The MWU may cost around $100k ($50k for the Sprinter Van and $50k to equip it), with a monthly payment in the range of $1,500. Compare this to a WeWork space, which historically would hover in the range of $1,500/month for a San Francisco private office — and the MWU has more square footage than a typical WeWork space. As a more conservative metric, consider traditional commercial real estate. For commercial office space in San Francisco you would be looking at an average of something like $1,100 per person per month for rent alone – with many hitting exceed of $2,500 per person per month, and this is before accounting for furniture, free lunches, and fitness gyms.
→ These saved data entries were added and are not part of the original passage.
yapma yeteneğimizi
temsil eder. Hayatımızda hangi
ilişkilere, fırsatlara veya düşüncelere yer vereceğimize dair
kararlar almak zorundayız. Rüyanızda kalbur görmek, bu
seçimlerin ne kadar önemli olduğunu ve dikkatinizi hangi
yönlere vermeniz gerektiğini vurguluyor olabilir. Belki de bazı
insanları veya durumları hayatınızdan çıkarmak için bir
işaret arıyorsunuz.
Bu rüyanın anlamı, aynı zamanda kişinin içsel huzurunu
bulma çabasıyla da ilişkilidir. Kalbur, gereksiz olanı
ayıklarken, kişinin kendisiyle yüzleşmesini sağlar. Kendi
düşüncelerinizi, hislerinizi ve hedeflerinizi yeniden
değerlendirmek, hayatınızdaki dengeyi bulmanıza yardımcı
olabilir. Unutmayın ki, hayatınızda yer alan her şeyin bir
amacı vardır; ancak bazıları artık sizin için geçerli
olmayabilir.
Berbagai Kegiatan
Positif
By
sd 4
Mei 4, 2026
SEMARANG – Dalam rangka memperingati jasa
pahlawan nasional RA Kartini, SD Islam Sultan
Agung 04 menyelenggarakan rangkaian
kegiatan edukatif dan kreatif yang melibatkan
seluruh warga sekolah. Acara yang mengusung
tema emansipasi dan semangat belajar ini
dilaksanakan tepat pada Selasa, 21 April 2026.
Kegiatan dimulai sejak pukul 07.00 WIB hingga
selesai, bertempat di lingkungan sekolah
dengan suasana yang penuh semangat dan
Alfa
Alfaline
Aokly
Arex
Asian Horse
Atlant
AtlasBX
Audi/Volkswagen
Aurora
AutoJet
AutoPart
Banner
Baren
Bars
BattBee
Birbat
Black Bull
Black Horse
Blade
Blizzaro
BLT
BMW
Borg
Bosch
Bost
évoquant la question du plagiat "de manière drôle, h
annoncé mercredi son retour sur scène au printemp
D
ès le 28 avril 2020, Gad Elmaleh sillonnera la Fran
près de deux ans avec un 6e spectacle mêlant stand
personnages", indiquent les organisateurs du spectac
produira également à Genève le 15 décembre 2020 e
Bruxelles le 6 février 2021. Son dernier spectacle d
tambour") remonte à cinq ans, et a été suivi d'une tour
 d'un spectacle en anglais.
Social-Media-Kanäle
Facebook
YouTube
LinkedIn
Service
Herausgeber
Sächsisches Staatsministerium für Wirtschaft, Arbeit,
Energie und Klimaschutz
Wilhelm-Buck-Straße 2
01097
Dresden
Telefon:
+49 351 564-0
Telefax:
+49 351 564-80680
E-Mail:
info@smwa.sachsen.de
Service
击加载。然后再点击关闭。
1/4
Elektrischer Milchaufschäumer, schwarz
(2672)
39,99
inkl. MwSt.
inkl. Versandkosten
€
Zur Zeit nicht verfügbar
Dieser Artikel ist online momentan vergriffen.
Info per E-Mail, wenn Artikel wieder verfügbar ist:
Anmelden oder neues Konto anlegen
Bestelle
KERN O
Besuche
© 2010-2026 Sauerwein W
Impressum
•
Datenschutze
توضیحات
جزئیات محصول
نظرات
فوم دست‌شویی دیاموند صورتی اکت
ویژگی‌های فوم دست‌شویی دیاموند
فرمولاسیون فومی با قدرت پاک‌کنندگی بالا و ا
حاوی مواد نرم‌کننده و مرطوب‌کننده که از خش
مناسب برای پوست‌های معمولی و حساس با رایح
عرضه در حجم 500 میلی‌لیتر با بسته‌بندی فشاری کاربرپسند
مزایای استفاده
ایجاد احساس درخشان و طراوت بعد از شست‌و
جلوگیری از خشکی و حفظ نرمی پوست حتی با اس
The reality is that from a user or business owner perspective a fleet of MWUs may be similar to the cost of office space that many mid to larger companies are used to paying. So similar cost but the MWU can also ensure 100% outside air, provide reliable social distancing, is extremely adaptable and offers more daylight, views of nature and desk space than what you can expect from the most premium commercial office buildings in San Francisco. If you suspend disbelief and consider our three foundational questions, the MWU may actually be a work space for our time – another path forward that is not a high-rise commercial office building or a compromised work-from home solution.

Courtesy of VITAL

MWU Adoption and Implementation

So why won’t this happen? There are two reasons: one economic and the other emotional.

Economically, there are a lot of forces within the commercial real estate industry that are tied to delivering square footage of office space. Architects’ fees, builders’ costs, brokers’ commissions and furniture allocations are almost always tied to the amount of square footage delivered. If these professionals, including myself, want to keep making a similar amount of money to previous years, we need to deliver a similar amount of commercial square footage or come up with a whole new model for understanding the value of work space.

Emotionally, the shock of the events of 2020 requires collective processing. Depending on who you talk to in the commercial real estate industry, you are likely to encounter people moving through the stages of grief from this shock. If March was denial and May was anger, June feels like the bargaining stage of grief. Someone says, “I don’t feel like I should have to keep paying my rent anymore because my office is a health risk to my employees,” and the real estate expert response is “You have a responsibility as a citizen to keep paying your rent to keep society going.” This is a fair and reasonable response, but it is bargaining with the inevitable. Commercial real estate experts, including architects, are seeking to persuade end-users of the value of traditional work space where intuition and immediate experience of the end-user do not make that value readily apparent.

Unfortunately the next stage of grieving is a period of depression, a feeling of hopelessness.  Our work with the MWU is intended to look beyond hopelessness, to begin to move out of that stage of depression and into the last stage: acceptance. Acceptance can be liberating. The MWU is in no way intended to be an exhaustive expression of our future user-center work space. It’s just one example, a glimpse at one of many potential outcomes, of new possibilities for work and for space in the new, next normal once we let go of the expectations of the commercial real estate industry, and our grandparents’ space of work – the high-rise commercial office building.

Nash is an Architect and Principal with VITAL, a research-based studio in San Francisco.